Each agent will have its own independent memory at ~/.deepagents/{agentId}/agent.md.

Q: Can I manually edit memory files?

A: Yes! Memory files are plain markdown. Edit them with any text editor. Changes take effect on next agent restart (middleware caches memory on first load).

Q: Does memory persist across agent restarts?

A: Yes! Memory files are stored on disk and persist across restarts, unlike checkpointer which is in-memory by default.

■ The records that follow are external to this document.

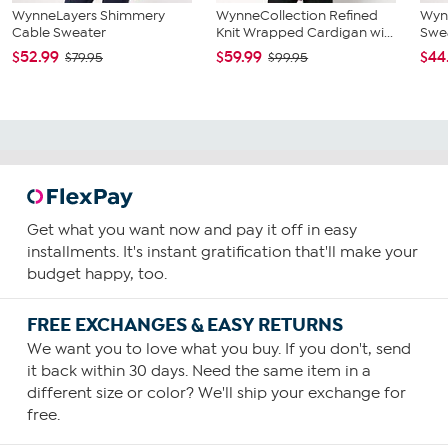
WynneLayers Shimmery
WynneCollection Refined
Wyn
Cable Sweater
Knit Wrapped Cardigan wi...
Swea
$52.99
$59.99
$44
$79.95
$99.95
Get what you want now and pay it off in easy
installments. It's instant gratification that'll make your
budget happy, too.
FREE EXCHANGES & EASY RETURNS
We want you to love what you buy. If you don't, send
it back within 30 days. Need the same item in a
different size or color? We'll ship your exchange for
free.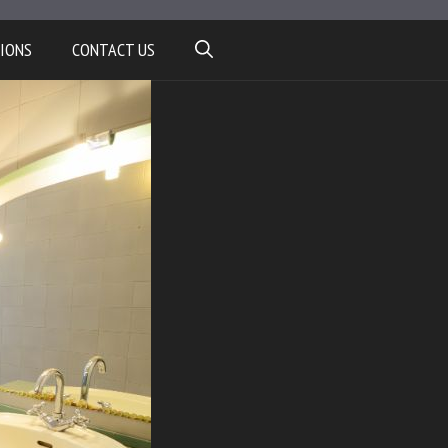
IONS
CONTACT US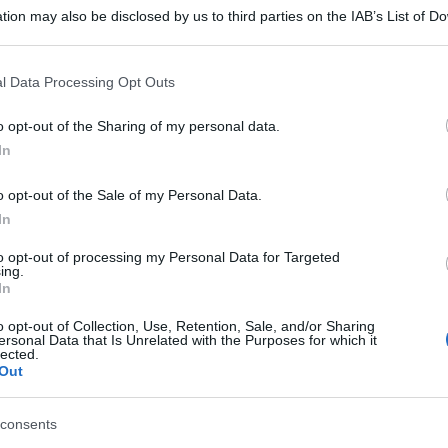
tion may also be disclosed by us to third parties on the IAB’s List of 
 that may further disclose it to other third parties.
 that this website/app uses one or more Google services and may gath
l Data Processing Opt Outs
including but not limited to your visit or usage behaviour. You may click 
 to Google and its third-party tags to use your data for below specifi
o opt-out of the Sharing of my personal data.
ogle consent section.
In
o opt-out of the Sale of my Personal Data.
In
to opt-out of processing my Personal Data for Targeted
ing.
In
o opt-out of Collection, Use, Retention, Sale, and/or Sharing
ersonal Data that Is Unrelated with the Purposes for which it
lected.
Out
consents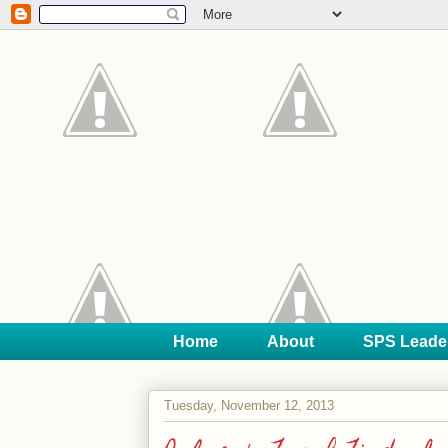
Home
About
SPS Leade
Tuesday, November 12, 2013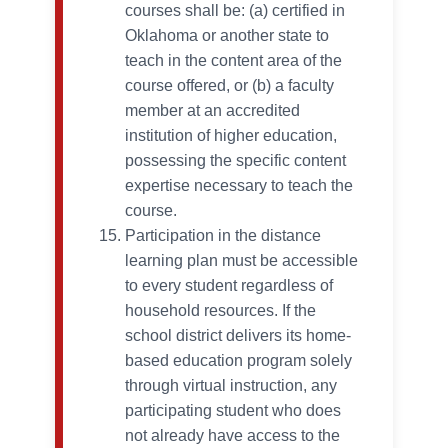
courses shall be: (a) certified in
Oklahoma or another state to
teach in the content area of the
course offered, or (b) a faculty
member at an accredited
institution of higher education,
possessing the specific content
expertise necessary to teach the
course.
Participation in the distance
learning plan must be accessible
to every student regardless of
household resources. If the
school district delivers its home-
based education program solely
through virtual instruction, any
participating student who does
not already have access to the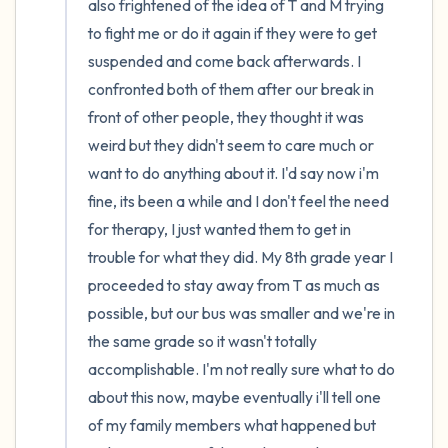
also frightened of the idea of T and M trying 
to fight me or do it again if they were to get 
suspended and come back afterwards. I 
confronted both of them after our break in 
front of other people, they thought it was 
weird but they didn't seem to care much or 
want to do anything about it. I'd say now i'm 
fine, its been a while and I don't feel the need 
for therapy, I just wanted them to get in 
trouble for what they did. My 8th grade year I 
proceeded to stay away from T as much as 
possible, but our bus was smaller and we're in 
the same grade so it wasn't totally 
accomplishable. I'm not really sure what to do 
about this now, maybe eventually i'll tell one 
of my family members what happened but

Q: Can I use memory without skills?

A: Yes! Memory and skills are independent features. The agentId parameter controls skills loading, while middleware controls memory:

import { createDeepAgent, createAgentMemoryMiddleware } from 'ai-sdk-deep-agent';
import { anthropic } from '@ai-sdk/anthropic';

// Memory only (no agentId, so no skills loaded)
const memoryOnlyAgent = createDeepAgent({
  model: anthropic('claude-sonnet-4-20250514'),
  middleware: createAgentMemoryMiddleware({ agentId: 'my-agent' }),
});

// Skills only (agentId without middleware)
const skillsOnlyAgent = createDeepAgent({
  model: anthropic('claude-sonnet-4-20250514'),
  agentId: 'my-agent', // Loads skills from ~/.deepagents/my-agent/skills/
});

// Both memory and skills
const fullAgent = createDeepAgent({
  model: anthropic('claude-sonnet-4-20250514'),
  agentId: 'my-agent', // Loads skills
  middleware: createAgentMemoryMiddleware({ agentId: 'my-agent' }), // Loads memory
});

Q: Is memory secure?

A: Memory files are stored in your home directory with default file permissions. Do not store sensitive credentials or secrets in memory files. Use environment variables for secrets.

Q: Can I use a custom directory instead of ~/.deepagents/?

A: Yes! Use the userDeepagentsDir option:

const middleware = createAgentMemoryMiddleware({
  agentId: 'my-agent',
  userDeepagentsDir: '/custom/path/.deepagents',
  // Memory will be loaded from: /custom/path/.deepagents/my-agent/agent.md
});

This is useful for testing or custom deployment environments. Alternatively, you can symlink ~/.deepagents/ to your preferred location.